In 514 BC, the Persian king Darius made a campaign to Scythia. For a long time he chased the Scythians across the steppe, going deeper and deeper into their country and experiencing great difficulties, since the enemies could not be overtaken, since the Scythians, avoiding a decisive battle, inflicted damage on the Persians by attacks of small detachments of cavalry. Finally, the Scythian kings sent a bird, a mouse, a frog and five arrows as a gift to the king. Darius was delighted, deciding that the Scythians were surrendering, handing him the land as a sign of submission, since the mouse lives in the ground, the water in which the frog lives, horses, whose speed is embodied by the bird, and weapons. However, one of the wise advisers of Darius objected, explaining the meaning of the gifts differently: "If you Persians, like birds, do not fly into the sky, or like mice do not burrow into the ground, or like frogs do not jump into the swamp, you will not come back, struck by these arrows"2. Darius understood the validity of the adviser's words and returned back.

It is in these regions that the Greek colonies are being brought out. The role of the metropolis here was mainly played by the Asia Minor city of Miletus. At the end of the VII century BC. e. on the island of Berezan, near the Dnieper-Bug estuary, a trading post appeared, and next to it, already on the coast of the mainland, at the beginning of the VI century BC. e. - the first Greek city founded by the Greeks in the Black Sea region - Olvia. Later, from the VI-V centuries BC, the development of the Crimean peninsula is underway, where the cities of Kerkinitida ("Crab City") arise3, Chersonesos (modern Sevastopol)1, Feodosia (modern Feodosia). In the area of Chersonesos, wild Tauri lived, sacrificing shipwrecked sailors to their goddess Virgo.

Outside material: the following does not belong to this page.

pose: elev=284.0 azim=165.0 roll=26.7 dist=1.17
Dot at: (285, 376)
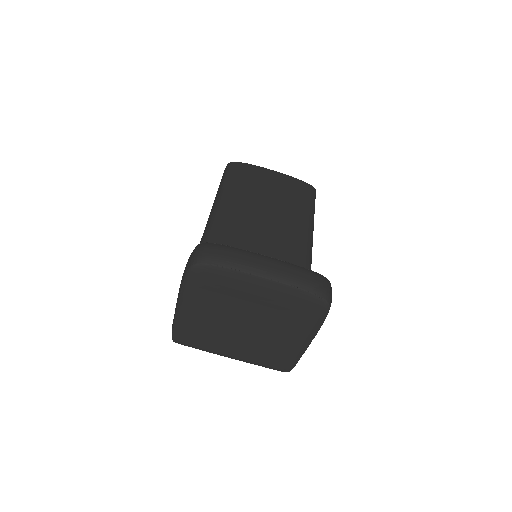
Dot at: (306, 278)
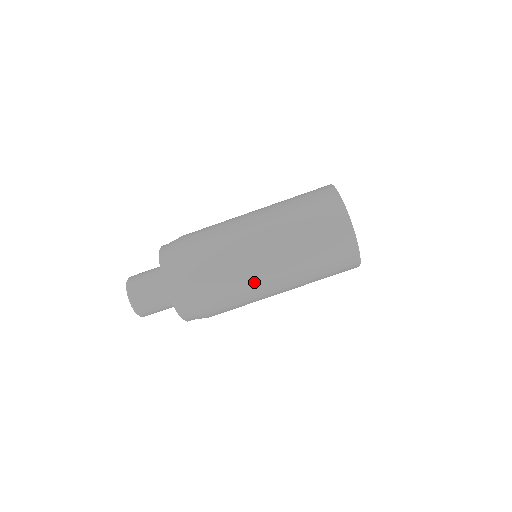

This Virgin, according to Herodotus, could be the daughter of the leader of the Greek troops in the Trojan War, Agamemnon Iphigenia, miraculously saved by Artemis from being sacrificed by her father to get a fair wind by Greek ships. At the altar, Iphigenia was replaced by a fallow deer and moved to the land of the Tauri.

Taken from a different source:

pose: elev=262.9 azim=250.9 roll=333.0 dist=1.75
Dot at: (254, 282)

On the Kerch Peninsula, the city of Pantikapei (Iransk. "Fish Way"), which later united many Greek cities in the Northern Black Sea region. On the Taman Peninsula - Hermonassa and Phanagoria, and a little to the south - Gorgippia (modern Anapa). The easternmost polis, bordering with Scythia, on the shore of the Sea of Azov at the mouth of the Don was Tanais.

All the listed cities maintained ties with the metropolises, but were independent, as evidenced by the coins they issued. The oath of the citizens of Chersonesos has been preserved, in which the Chersonesites pledged allegiance to the city. Agriculture, viticulture and fisheries played an important role in the economic life of the policies. The Greeks maintained peaceful relations with the Scythians, entered into mixed marriages, and performed complex handicraft and jewelry works to order. The Scythians, under certain conditions, took the Greek colonies under their protection - a "barbaric protectorate".

In the V century BC, many Greek cities of the Northern Black Sea region were united into the Bosporan Kingdom with the center in Panticapaeum. At this time, the Greco-Persian wars had already begun (494 BC - the defeat of Miletus, the metropolis of Panticapea), and the Scythians became more aggressive towards their foreign neighbors. The cities of the Bosporan Kingdom were independent in their internal affairs, but could not conduct an independent foreign policy by fielding a common army. The first dynasty of the Bosporan Kingdom was founded in 480 BC by Archeanact, apparently the head of the first settlers in Panticapea. In 438-437 BC . The dynasty of the Archaeanactids was replaced by the Spartokids (ruled until 110 BC). The new generation of kings originates from the Thracian Spartok, who already pursued an anti-Athenian policy.

From the end of the II century BC (107), the Greek colonies in the Northern Black Sea region briefly became dependent on the Pontic power of King Mithridates Eupator, and from the middle of the I century BC (about 63) they were already under Roman influence. By the IV century A.D., these cities cease to exist under the blows of the Goths.